Potraz later made a follow-up on the donation, but the computers could not be accounted for.
A few days after her conviction, she made frantic freedom bids to get out of jail, but her husband was advised that the appeals could only be tabled after 10 working days.
After the lapse of the days, she immediately filed papers for appeal under case number HACC (B) 112/22 at the High Court.
In her heads of argument as presented by Uriri, Kagonye said she was seeking her admission to bail pending appeal against both conviction and sentence on a charge of theft of trust property as defined in terms of section of the Criminal Law (Codification and Reform) Act [Chapter 9:23] by the regional magistrate, Eastern Division [Anti-Corruption Court] sitting at Harare on 8 June 2022.
“The primary issue for determination is whether applicant is in the circumstances entitled to bail pending appeal. The applicant has in her application canvassed the considerations relating to the grant of an application for bail pending appeal. It is submitted that the application has merit and ought to be allowed,” Uriri argued.
“These heads were filed when the applicant has not had an opportunity to consider the respondent’s papers. Therefore, they might not touch on issues that the respondent might raise in their response.
“The heads focus on issues arising from the application and motivate the application for bail pending appeal filed before the court. These heads start by addressing the legal principles applicable in bail pending appeal applications.”
The former minister also argued that the provisions of section 123 (1) (b) (ii) of the Criminal Procedure and Evidence Act as augmented by the provisions of section 123 (2) of the Act make her a deserving candidate for bail pending appeal.
“The import of the above provisions when as appropriately modified, is that bail pending appeal is a right on the same footing as bail pending trial. It therefore necessarily follows that the grounds set out in sections 117(2) and (3) of the Act come into play together with the common law on bail pending appeal suitably adapted to the statutory framework of section 117 (1) thereof,” read part of the heads of argument.
Uriri confirmed that the arguments had been put to the High Court.
“We are now at a stage where we are waiting for the judgement. It was reserved, but we are confident that the courts will rule in our favour,” he said.

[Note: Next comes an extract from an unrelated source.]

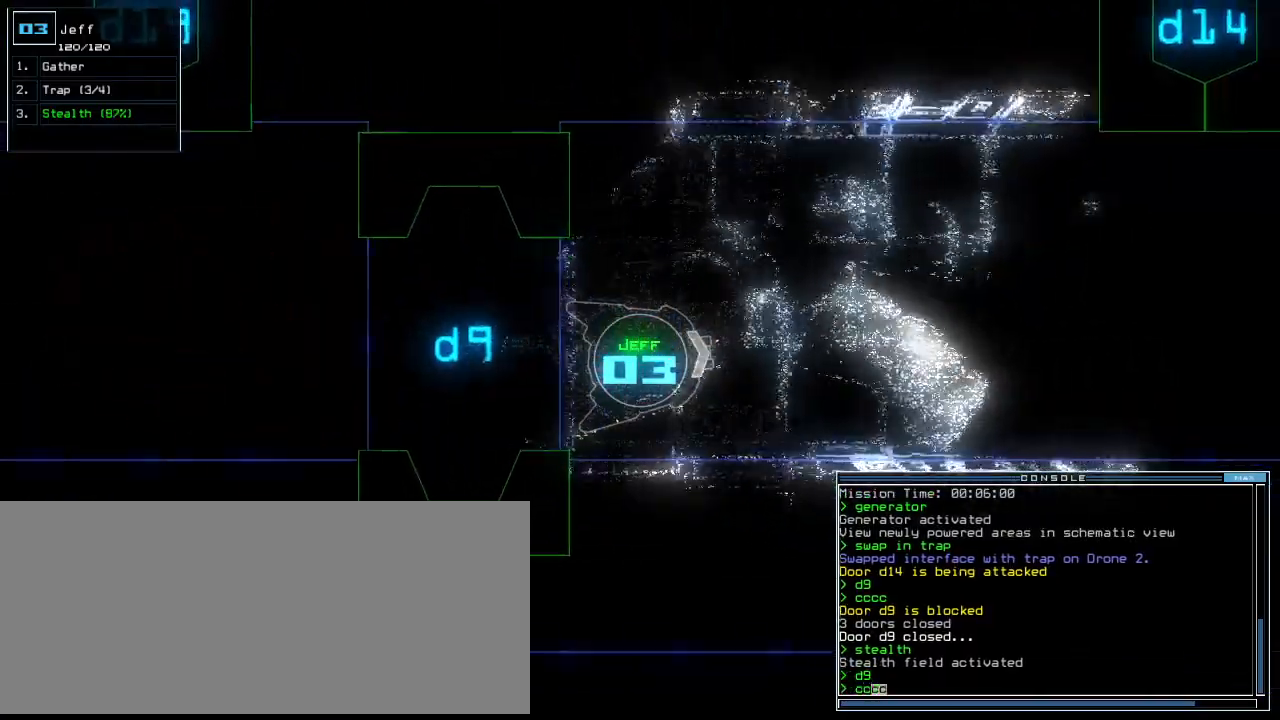
{"keys": ["left", "up"], "events": [[62, "return", "up"], [208, "s", "down"], [271, "t", "down"], [292, "s", "up"], [312, "return", "down"], [333, "t", "up"], [396, "return", "up"], [438, "left", "down"]]}
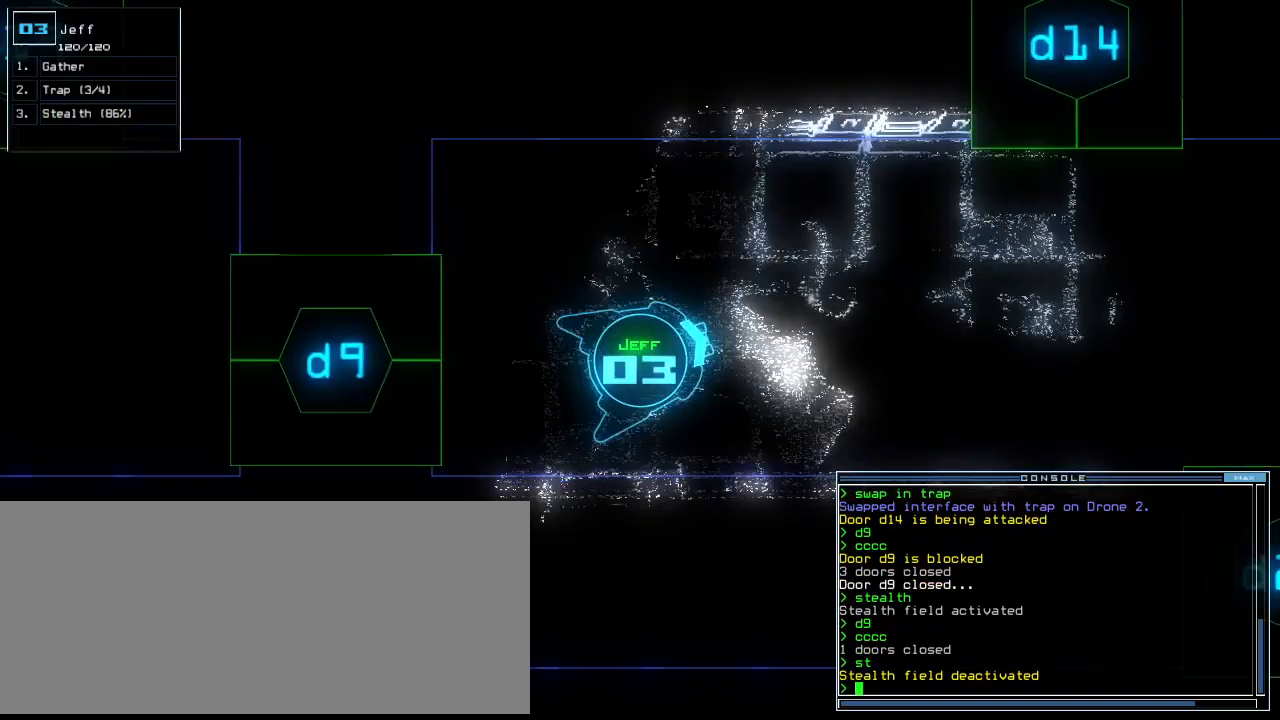
{"keys": ["left"], "events": [[375, "up", "up"]]}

Kagonye filed notice of appeal against conviction and sentence which is under case number CRB ACC/10/21 at the High Court.
Through her lawyers, again led by Advocate Uriri, Kagonye said the magistrate who convicted her misdirected herself.
“The court a quo erred and misdirected itself on the principles relative to the discharge of an accused person at the close of state case and in not acquitting the appellant at the close of the state case in view of the fact that, at that stage, no evidence had been lead relative to the essentials of the charge vis a trust agreement in the terms alleged by the state and appropriation of trust property or failure to account for the same.”
“The court a quo erred and misdirected itself on the facts and the evidence in holding as it did, that the property the subject of the charge was held in trust for schools in the Goromonzi constituency and in thus regarding direct real evidence that the direct real evidence that the said property was for the benefit of the needy in the said constituency.”
“The property having been donated for a specific person, and the purpose having been properly undertaken, the court a quo erred in holding that the appellant had a duty to account for the same and failed to do so,” reads the appeal papers.
Other Zanu-PF officials who have been prosecuted for acts of corruption by Zimbabwean courts still walk free.
They include former Local Government minister Ignatius Chombo, Gokwe Nembudziya legislator Justice Mayor Wadjajena, former Public Service minister Prisca Mupfumira as well as former legislator Psychology Mazivisa.